Research output: ThesisMaster's Thesis

Unpublished
Publication date2017
Number of pages75
Awarding Institution
  • University of Bristol
Supervisors/Advisors
  • Conway-Campbell, Becky, Supervisor, External person
  • Birnie, Matthew, Supervisor, External person
Award date17/10/2017
Original languageEnglish

Abstract

As much as 2% of the general population will undergo corticosteroid therapy at some point in their lives - the side effects of which are extensive and, at times, severe. Among these side effects are marked learning and memory (LM) impairments. There is considerable evidence that LM is modulated in a circadian manner.
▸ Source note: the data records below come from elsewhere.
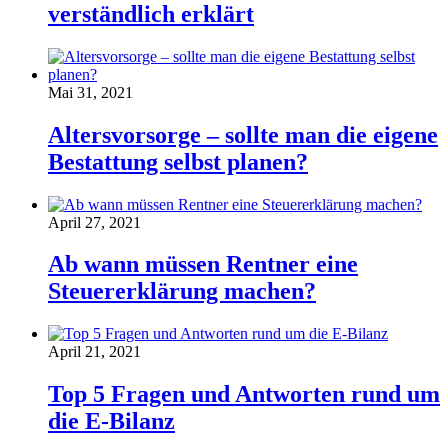
verständlich erklärt
Mai 31, 2021
Altersvorsorge – sollte man die eigene
Bestattung selbst planen?
April 27, 2021
Ab wann müssen Rentner eine
Steuererklärung machen?
April 21, 2021
Top 5 Fragen und Antworten rund um
die E-Bilanz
Molecular clock machinery (MCM) is responsible for 24hr cycles of cellular, physiological and behavioural activity, and is composed of a series of tightly regulated transcriptional-translational feedback loops - entrained by the suprachiasmatic nucleus of the hypothalamus and maintained in peripheral tissues via endogenous glucocorticoid signalling. Synthetic corticosteroids have a longer half-life than endogenous corticosteroids, and have been shown to dysregulate: a) ultradian patterns of transcription, and b) the MCM in several peripheral tissues - via the endogenous corticosteroid receptors, glucocorticoid receptor (GR) and mineralocorticoid receptor (MR). We have taken hippocampus and perirhinal cortex (PrhCx) from vehicle and methyl-prednisolone- (MPL) treated Lister-Hooded rats every 4hrs across a 24hr period. By interrogating a hippocampal RNA-sequencing dataset from this paradigm, we identified that 28/66 gene transcripts (identified as “glucocorticoid regulated” or “following circadian patterns of expression” in literature) were found to have significant differences: a) over the 24hr period, or b) following MPL treatment. Using real-time qPCR, we are the first to show oscillations of eight key clock genes in the PrhCx over the photoperiod, alongside the gene-specific dysregulation of these clock genes (at each timepoint) during chronic MPL treatment. In a separate experiment, we have shown differential GR:MR binding dynamics at GR regulatory elements (GREs) in the glucocorticoid target genes Per1 and Fkbp5. This preliminary research will inform vital future research into the molecular mechanisms underlying LM impairments and how best to attenuate these.